*What the task requires*:
Copy every line of the records below word for word, in the same order and without changing anything.

Materials provided Start Marker

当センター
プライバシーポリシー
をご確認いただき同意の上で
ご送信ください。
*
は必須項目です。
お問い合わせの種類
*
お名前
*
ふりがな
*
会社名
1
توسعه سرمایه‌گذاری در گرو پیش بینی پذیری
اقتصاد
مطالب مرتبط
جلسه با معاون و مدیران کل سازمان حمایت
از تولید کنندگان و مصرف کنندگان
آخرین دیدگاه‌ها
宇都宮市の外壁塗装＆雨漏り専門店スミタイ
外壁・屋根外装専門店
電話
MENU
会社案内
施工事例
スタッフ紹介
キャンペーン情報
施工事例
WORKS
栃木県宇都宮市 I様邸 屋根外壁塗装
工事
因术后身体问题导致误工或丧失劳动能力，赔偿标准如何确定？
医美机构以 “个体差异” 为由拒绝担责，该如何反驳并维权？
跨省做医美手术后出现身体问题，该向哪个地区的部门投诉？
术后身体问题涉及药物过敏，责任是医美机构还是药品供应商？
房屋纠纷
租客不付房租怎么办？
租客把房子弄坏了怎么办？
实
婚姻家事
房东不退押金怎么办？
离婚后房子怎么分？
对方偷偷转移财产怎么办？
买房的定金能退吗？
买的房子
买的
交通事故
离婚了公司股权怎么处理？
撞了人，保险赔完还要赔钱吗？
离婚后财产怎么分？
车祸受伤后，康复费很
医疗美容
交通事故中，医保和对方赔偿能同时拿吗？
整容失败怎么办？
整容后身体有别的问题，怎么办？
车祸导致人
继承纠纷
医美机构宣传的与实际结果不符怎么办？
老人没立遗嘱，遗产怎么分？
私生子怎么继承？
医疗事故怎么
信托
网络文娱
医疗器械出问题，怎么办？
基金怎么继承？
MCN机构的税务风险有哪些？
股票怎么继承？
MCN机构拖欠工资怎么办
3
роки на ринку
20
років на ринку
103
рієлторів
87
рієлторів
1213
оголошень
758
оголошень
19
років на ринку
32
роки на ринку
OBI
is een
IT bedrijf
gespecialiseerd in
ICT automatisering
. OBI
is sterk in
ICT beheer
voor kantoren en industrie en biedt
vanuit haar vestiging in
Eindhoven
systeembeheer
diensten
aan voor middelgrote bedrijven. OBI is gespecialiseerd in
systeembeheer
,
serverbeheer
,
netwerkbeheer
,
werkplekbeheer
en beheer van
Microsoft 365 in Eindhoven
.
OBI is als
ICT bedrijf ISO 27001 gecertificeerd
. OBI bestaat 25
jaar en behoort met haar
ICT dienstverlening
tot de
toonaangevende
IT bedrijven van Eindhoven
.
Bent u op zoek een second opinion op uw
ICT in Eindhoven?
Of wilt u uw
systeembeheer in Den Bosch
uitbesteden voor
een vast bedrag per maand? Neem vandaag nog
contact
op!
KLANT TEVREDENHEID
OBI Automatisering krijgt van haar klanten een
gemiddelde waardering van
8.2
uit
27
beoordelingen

Materials provided End Marker

*Solution to the exercise*:
当センター
プライバシーポリシー
をご確認いただき同意の上で
ご送信ください。
*
は必須項目です。
お問い合わせの種類
*
お名前
*
ふりがな
*
会社名
1
توسعه سرمایه‌گذاری در گرو پیش بینی پذیری
اقتصاد
مطالب مرتبط
جلسه با معاون و مدیران کل سازمان حمایت
از تولید کنندگان و مصرف کنندگان
آخرین دیدگاه‌ها
宇都宮市の外壁塗装＆雨漏り専門店スミタイ
外壁・屋根外装専門店
電話
MENU
会社案内
施工事例
スタッフ紹介
キャンペーン情報
施工事例
WORKS
栃木県宇都宮市 I様邸 屋根外壁塗装
工事
因术后身体问题导致误工或丧失劳动能力，赔偿标准如何确定？
医美机构以 “个体差异” 为由拒绝担责，该如何反驳并维权？
跨省做医美手术后出现身体问题，该向哪个地区的部门投诉？
术后身体问题涉及药物过敏，责任是医美机构还是药品供应商？
房屋纠纷
租客不付房租怎么办？
租客把房子弄坏了怎么办？
实
婚姻家事
房东不退押金怎么办？
离婚后房子怎么分？
对方偷偷转移财产怎么办？
买房的定金能退吗？
买的房子
买的
交通事故
离婚了公司股权怎么处理？
撞了人，保险赔完还要赔钱吗？
离婚后财产怎么分？
车祸受伤后，康复费很
医疗美容
交通事故中，医保和对方赔偿能同时拿吗？
整容失败怎么办？
整容后身体有别的问题，怎么办？
车祸导致人
继承纠纷
医美机构宣传的与实际结果不符怎么办？
老人没立遗嘱，遗产怎么分？
私生子怎么继承？
医疗事故怎么
信托
网络文娱
医疗器械出问题，怎么办？
基金怎么继承？
MCN机构的税务风险有哪些？
股票怎么继承？
MCN机构拖欠工资怎么办
3
роки на ринку
20
років на ринку
103
рієлторів
87
рієлторів
1213
оголошень
758
оголошень
19
років на ринку
32
роки на ринку
OBI
is een
IT bedrijf
gespecialiseerd in
ICT automatisering
. OBI
is sterk in
ICT beheer
voor kantoren en industrie en biedt
vanuit haar vestiging in
Eindhoven
systeembeheer
diensten
aan voor middelgrote bedrijven. OBI is gespecialiseerd in
systeembeheer
,
serverbeheer
,
netwerkbeheer
,
werkplekbeheer
en beheer van
Microsoft 365 in Eindhoven
.
OBI is als
ICT bedrijf ISO 27001 gecertificeerd
. OBI bestaat 25
jaar en behoort met haar
ICT dienstverlening
tot de
toonaangevende
IT bedrijven van Eindhoven
.
Bent u op zoek een second opinion op uw
ICT in Eindhoven?
Of wilt u uw
systeembeheer in Den Bosch
uitbesteden voor
een vast bedrag per maand? Neem vandaag nog
contact
op!
KLANT TEVREDENHEID
OBI Automatisering krijgt van haar klanten een
gemiddelde waardering van
8.2
uit
27
beoordelingen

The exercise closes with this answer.